Un dato su tutti, però, è chiaro fin da subito: l’affluenza alle urne è stata bassissima, con una flessione rilevante rispetto al recente passato. 

A prescindere da quali saranno i dati definitivi, si tratta di un segnale chiarissimo con il quale dovranno confrontarsi vincitori e vinti della consultazione elettorale. 

Tuttavia, dopo gli scandali e le polemiche che hanno accompagnato la fine prematura della consiliatura regionale, si tratta di un fenomeno che non può stupire nessuno: al contrario, era un dato ampiamente prevedibile (ed effettivamente previsto da molti) oltre che in piena aderenza alla tendenza nazionale (già alle politiche del febbraio 2013 il primo partito è stato quello dell’astensione, con oltre 11 milioni di  persone che decisero di non prendere parte alla consultazione elettorale).

A mio avviso, però, la circostanza che merita attenzione è un’altra: hanno fallito tutti i tentativi che alcune delle forze politiche hanno posto in essere con l’obiettivo di riannodare un qualche tipo di rapporto con i cittadini. 

Non basta più inserire nelle liste rappresentanti della c.d. “società civile”.Non basta più realizzare siti web o essere presenti sui social network, specialmente se non vengono utilizzati per stabilire un vero dialogo con gli elettori ma rimangono uno strumento per diffondere proclami e comunicati stampa.Non basta più promettere trasparenza, se poi non si fornisce nemmeno quella relativa alle spese della campagna elettorale. Non basta più scegliere il candidato presidente con “primarie di coalizione”, se poi liste e programmi continuano ad essere scritti nelle segrete stanze.

Non basta più nemmeno la retorica del partito liquido in cui “uno vale uno” e tutti possono costruire via web un programma, se poi il lider maximo può sconfessarlo in qualsiasi momento.

La crisi della democrazia rappresentativa che stanno sperimentando tutte le assemblee elettive in giro per il mondo non risparmia neanche le assemblee regionali, e non bastano episodici tentativi di stimolare la partecipazione, se manca un disegno complessivo in grado di rappresentare una vera e propria rivoluzione copernicana nel modo di gestire la cosa pubblica.

È sotto gli occhi di tutti che il meccanismo della delega assoluta (al Presidente e al consigliere) non funziona più: la partecipazione dei cittadini non può più essere circoscritta nei confini – ormai angusti – del diritto di voto, al di fuori del quale negare alle persone ogni forma di interazione e controllo sull’operato degli eletti e sull’utilizzo delle risorse pubbliche.
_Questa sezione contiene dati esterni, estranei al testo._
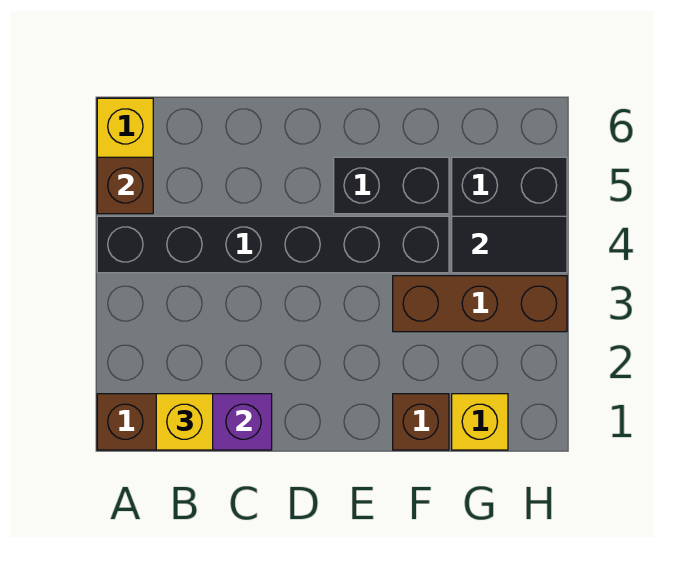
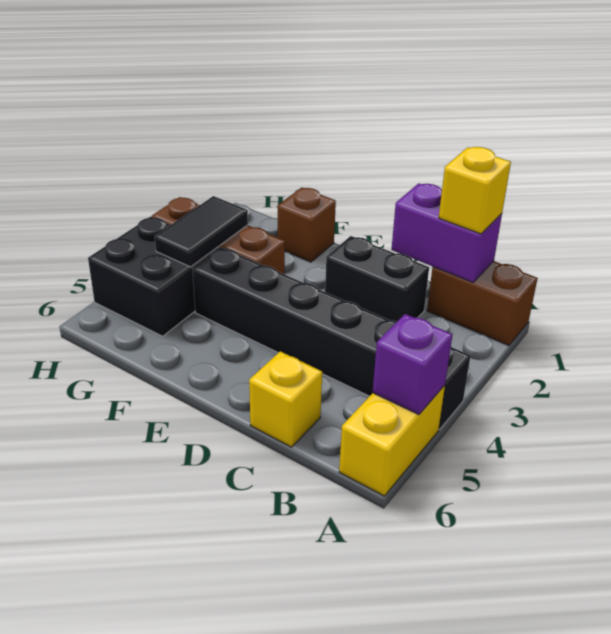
brown brick A5 level 2 -> purple brick A5 level 2
black brick E5:F5 level 1 -> black brick C2:D2 level 1
yellow brick G1 level 1 -> yellow brick C6 level 1
black tile G4:H4 level 2 -> black tile G3:G4 level 2

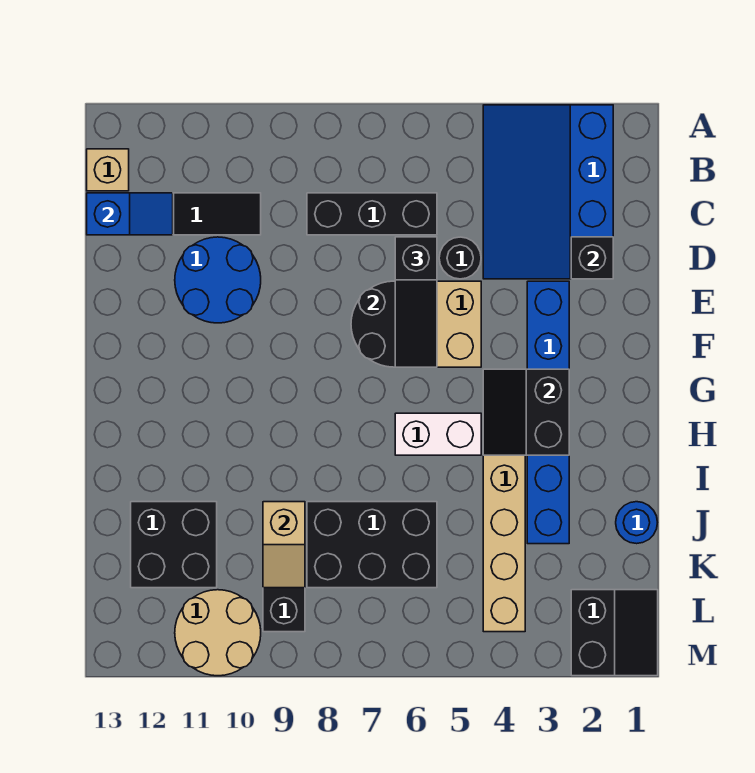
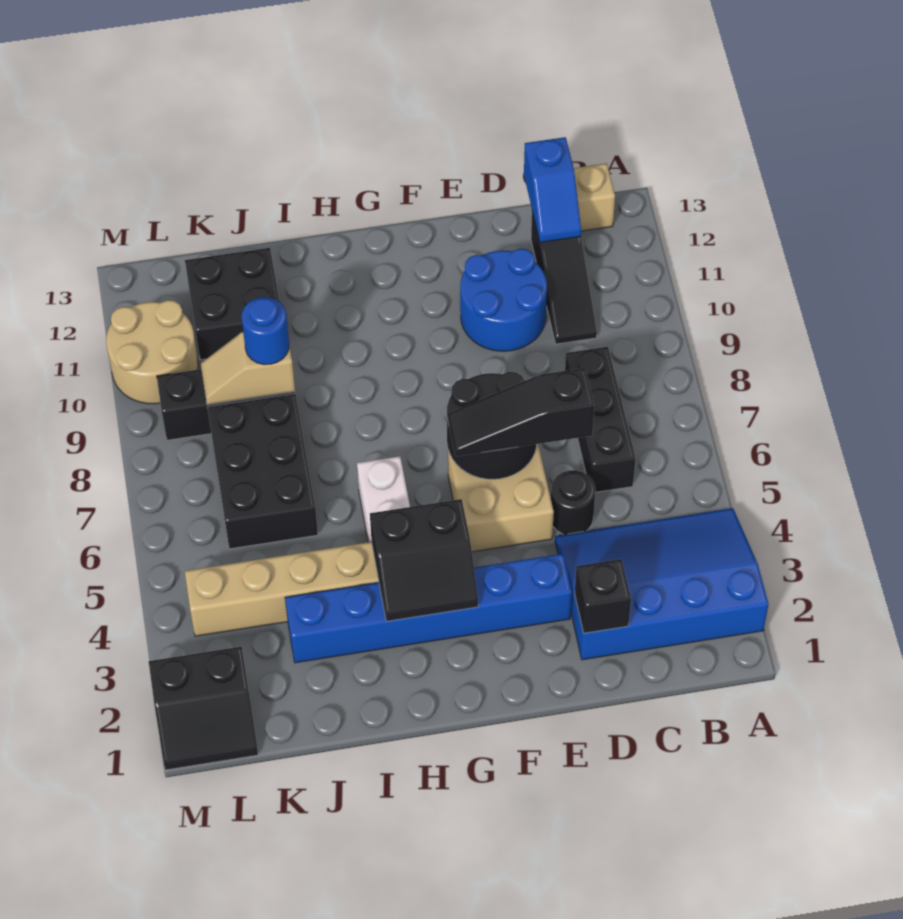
black slope G3:H4 level 2 top 3 -> black slope G3:H4 level 2 top 4
blue round brick J1 level 1 -> blue round brick J9 level 3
Nell’era dell’Open Government, la crisi di credibilità e partecipazione si supera con la transizione dalla “democrazia rappresentativa” a quella “collaborativa”: un modello in cui i governanti forniscono tutte le informazioni (trasparenza) ed utilizzano forme continue e strutturate di ascolto e consultazione di cittadini e imprese (partecipazione).

Si tratta di un paradigma diverso rispetto alla “democrazia diretta”, in cui i politici non hanno più senso se non quello di essere facilitatori di un perpetuo televoto (“volete la discarica?”, “eliminiamo i vitalizi?”).

Quella della democrazia collaborativa è la vera rivoluzione necessaria e possibile: non più un’amministrazione paternalista che sa quello che è meglio per i cittadini, ma governanti che utilizzano la saggezza e le competenze diffuse sul territorio per prendere sempre le decisioni migliori.

Si tratta di un passaggio difficile: gli amministratori devono mettersi in gioco e dimostrare di essere davvero aperti al confronto, mentre i cittadini devono uscire dall’auto-consolatorio (ed auto-assolutorio) mantra per cui “sono tutti uguali” e sforzarsi di dare un contributo che non sia solo quello della critica distruttiva.

È questa la sfida che attende chi – da domani mattina – sarà chiamato alla prova del governo della Regione Basilicata. Altrimenti, nessuna vera rivoluzione sarà possibile.

Come sosteneva Albert Einstein, infatti, “non possiamo pretendere che le cose cambino, se continuiamo a fare le stesse cose”.